Is Gandhism or the in vogue ‘Gandhigiri’ relevant today? On Gandhi Jayanthi this year, the Munnabhai sequel is providing an animated edge to the discussion on that favourite annual topic. The problem with any debate on Gandhi is that we immediately equate him with non-violence and the discussion quickly degenerates into ‘Is non-violence relevant today?’ This is most unfair to the man. Gandhi preached and practiced many things in his life; non-violence was just one of them. Gandhigiri might be the invention of the creator of Munnabhai sequel, but non-violence is not Gandhi’s creation.
Non-violence was a political tool that Gandhi used to perfection in our long fight to gain independence.
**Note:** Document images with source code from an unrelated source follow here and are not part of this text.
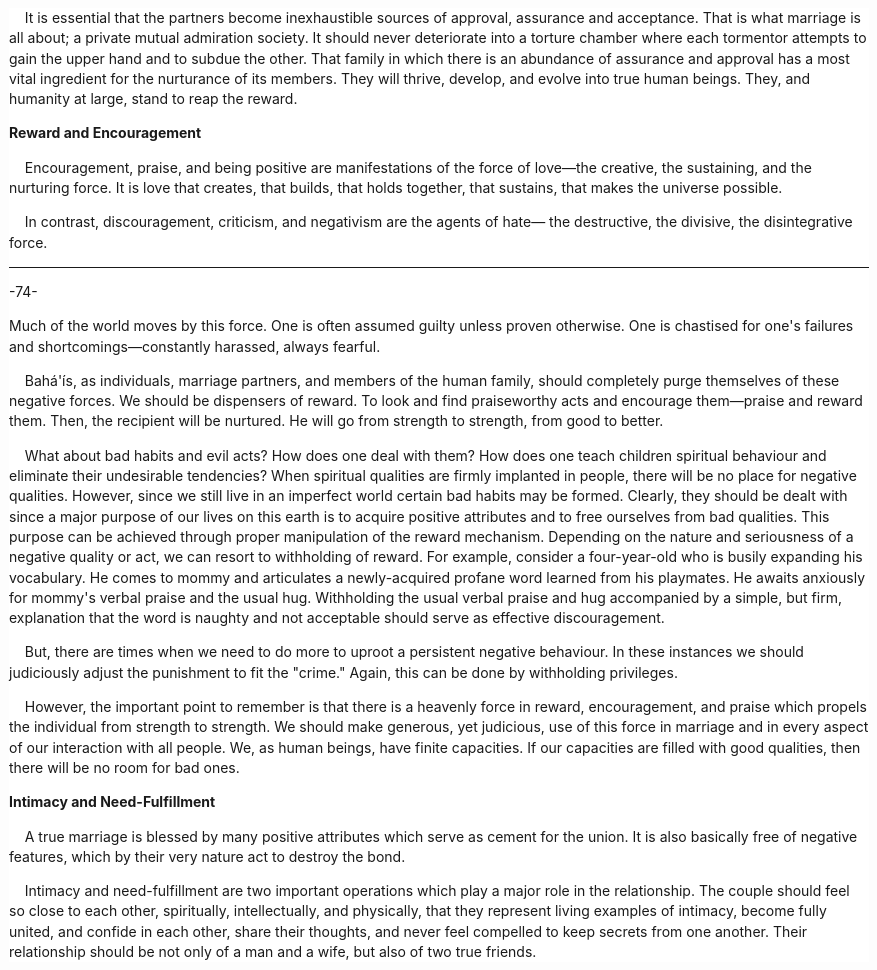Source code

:     It is essential that the partners become inexhaustible sources of approval, assurance and acceptance. That is what marriage is all about; a private mutual admiration society. It should never deteriorate into a torture chamber where each tormentor attempts to gain the upper hand and to subdue the other. That family in which there is an abundance of assurance and approval has a most vital ingredient for the nurturance of its members. They will thrive, develop, and evolve into true human beings. They, and humanity at large, stand to reap the reward.

**Reward and Encouragement**

    Encouragement, praise, and being positive are manifestations of the force of love—the creative, the sustaining, and the nurturing force. It is love that creates, that builds, that holds together, that sustains, that makes the universe possible.

    In contrast, discouragement, criticism, and negativism are the agents of hate— the destructive, the divisive, the disintegrative force.

* * *

-74-

Much of the world moves by this force. One is often assumed guilty unless proven otherwise. One is chastised for one's failures and shortcomings—constantly harassed, always fearful.

    Bahá'ís, as individuals, marriage partners, and members of the human family, should completely purge themselves of these negative forces. We should be dispensers of reward. To look and find praiseworthy acts and encourage them—praise and reward them. Then, the recipient will be nurtured. He will go from strength to strength, from good to better.

    What about bad habits and evil acts? How does one deal with them? How does one teach children spiritual behaviour and eliminate their undesirable tendencies? When spiritual qualities are firmly implanted in people, there will be no place for negative qualities. However, since we still live in an imperfect world certain bad habits may be formed. Clearly, they should be dealt with since a major purpose of our lives on this earth is to acquire positive attributes and to free ourselves from bad qualities. This purpose can be achieved through proper manipulation of the reward mechanism. Depending on the nature and seriousness of a negative quality or act, we can resort to withholding of reward. For example, consider a four-year-old who is busily expanding his vocabulary. He comes to mommy and articulates a newly-acquired profane word learned from his playmates. He awaits anxiously for mommy's verbal praise and the usual hug. Withholding the usual verbal praise and hug accompanied by a simple, but firm, explanation that the word is naughty and not acceptable should serve as effective discouragement.

    But, there are times when we need to do more to uproot a persistent negative behaviour. In these instances we should judiciously adjust the punishment to fit the "crime." Again, this can be done by withholding privileges.

    However, the important point to remember is that there is a heavenly force in reward, encouragement, and praise which propels the individual from strength to strength. We should make generous, yet judicious, use of this force in marriage and in every aspect of our interaction with all people. We, as human beings, have finite capacities. If our capacities are filled with good qualities, then there will be no room for bad ones.

**Intimacy and Need-Fulfillment**

    A true marriage is blessed by many positive attributes which serve as cement for the union. It is also basically free of negative features, which by their very nature act to destroy the bond.

    Intimacy and need-fulfillment are two important operations which play a major role in the relationship. The couple should feel so close to each other, spiritually, intellectually, and physically, that they represent living examples of intimacy, become fully united, and confide in each other, share their thoughts, and never feel compelled to keep secrets from one another. Their relationship should be not only of a man and a wife, but also of two true friends.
If he had chosen violent means like many others before him, he too would now be just another name in the list of martyrs, with no results to show for their efforts. In war as in love, it is the end that matters and not the means. Gandhi’s tactics completely bemused the British authorities. They didn’t know how to respond to it. Non-violence and fasting were the two techniques that Gandhi employed to emotionally manipulate the British and he succeeded hugely in this.
Gandhi was a complex person, yet he was simplicity personified. Gandhi was many things - master strategist, shrewd tactician, role model for the masses. He was a leader of the masses, yet a loner. Most importantly he had the courage of conviction to plough a lonely furrow. In many respects, he was a man far ahead of his time. For all this he will be an icon not only for Indians, but the entire world for a long time to come. Non-violent response might be an anachronism in today’s violence ridden society, but that doesn’t make Gandhi irrelevant.